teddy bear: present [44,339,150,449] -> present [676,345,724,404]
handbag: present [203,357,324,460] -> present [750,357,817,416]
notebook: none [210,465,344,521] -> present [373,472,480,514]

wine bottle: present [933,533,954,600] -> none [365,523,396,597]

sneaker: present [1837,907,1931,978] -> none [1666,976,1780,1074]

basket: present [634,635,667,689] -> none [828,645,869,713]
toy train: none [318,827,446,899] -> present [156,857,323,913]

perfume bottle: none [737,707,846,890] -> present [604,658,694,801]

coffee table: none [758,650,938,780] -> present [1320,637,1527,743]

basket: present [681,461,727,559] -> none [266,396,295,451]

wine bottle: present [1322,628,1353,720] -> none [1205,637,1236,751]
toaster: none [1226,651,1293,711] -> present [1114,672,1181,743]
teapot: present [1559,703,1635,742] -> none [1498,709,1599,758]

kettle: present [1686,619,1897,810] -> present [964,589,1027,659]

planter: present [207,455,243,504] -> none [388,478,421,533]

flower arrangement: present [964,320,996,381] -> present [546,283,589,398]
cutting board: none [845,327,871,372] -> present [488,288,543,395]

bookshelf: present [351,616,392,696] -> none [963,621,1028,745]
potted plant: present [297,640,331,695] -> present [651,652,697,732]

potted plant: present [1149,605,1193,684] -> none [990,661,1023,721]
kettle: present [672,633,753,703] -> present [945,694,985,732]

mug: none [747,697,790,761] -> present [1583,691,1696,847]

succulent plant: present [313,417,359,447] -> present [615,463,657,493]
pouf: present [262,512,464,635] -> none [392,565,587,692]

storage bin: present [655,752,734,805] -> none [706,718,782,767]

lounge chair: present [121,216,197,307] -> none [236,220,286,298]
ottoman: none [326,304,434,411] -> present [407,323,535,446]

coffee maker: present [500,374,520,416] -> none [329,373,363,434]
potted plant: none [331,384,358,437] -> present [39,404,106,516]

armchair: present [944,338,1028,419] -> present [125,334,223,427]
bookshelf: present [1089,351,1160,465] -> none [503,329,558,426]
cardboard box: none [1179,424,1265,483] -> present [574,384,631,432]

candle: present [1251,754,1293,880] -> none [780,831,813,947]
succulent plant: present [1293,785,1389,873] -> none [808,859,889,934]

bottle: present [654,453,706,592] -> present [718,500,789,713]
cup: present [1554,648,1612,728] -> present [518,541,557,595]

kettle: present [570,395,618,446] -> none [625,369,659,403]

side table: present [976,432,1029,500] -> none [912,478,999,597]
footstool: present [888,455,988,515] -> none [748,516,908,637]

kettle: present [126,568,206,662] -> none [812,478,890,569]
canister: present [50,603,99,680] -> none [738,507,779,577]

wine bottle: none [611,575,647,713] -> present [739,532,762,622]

════════════════════

● **ASSIGNMENT**
Restate, please, word for word the span of records running from the first line to the line bearing "basket: present [634,635,667,689]", both included, and nothing outside it.

● **EXERCISE SOLUTION**
teddy bear: present [44,339,150,449] -> present [676,345,724,404]
handbag: present [203,357,324,460] -> present [750,357,817,416]
notebook: none [210,465,344,521] -> present [373,472,480,514]

wine bottle: present [933,533,954,600] -> none [365,523,396,597]

sneaker: present [1837,907,1931,978] -> none [1666,976,1780,1074]

basket: present [634,635,667,689] -> none [828,645,869,713]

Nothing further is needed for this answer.